Problem to solve: Starting at the line that contains "بازی نینتندو", restate every line word for word through the end of the entries.

Records from a data collection
★ ★ ★ ★ ★

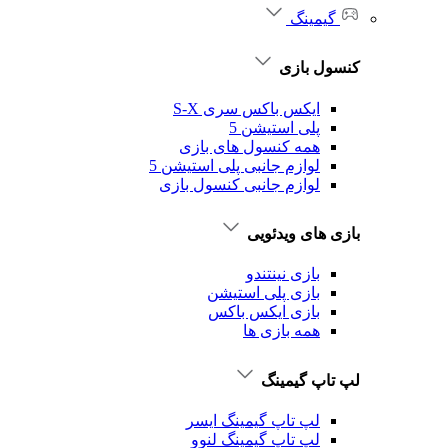
گیمینگ
کنسول بازی
ایکس باکس سری S-X
پلی استیشن 5
همه کنسول های بازی
لوازم جانبی پلی استیشن 5
لوازم جانبی کنسول بازی
بازی های ویدئویی
بازی نینتندو
بازی پلی استیشن
بازی ایکس باکس
همه بازی ها
لپ تاپ گیمینگ
لپ تاپ گیمینگ ایسر
لپ تاپ گیمینگ لنوو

★ ★ ★ ★ ★

Expected answer:
بازی نینتندو
بازی پلی استیشن
بازی ایکس باکس
همه بازی ها
لپ تاپ گیمینگ
لپ تاپ گیمینگ ایسر
لپ تاپ گیمینگ لنوو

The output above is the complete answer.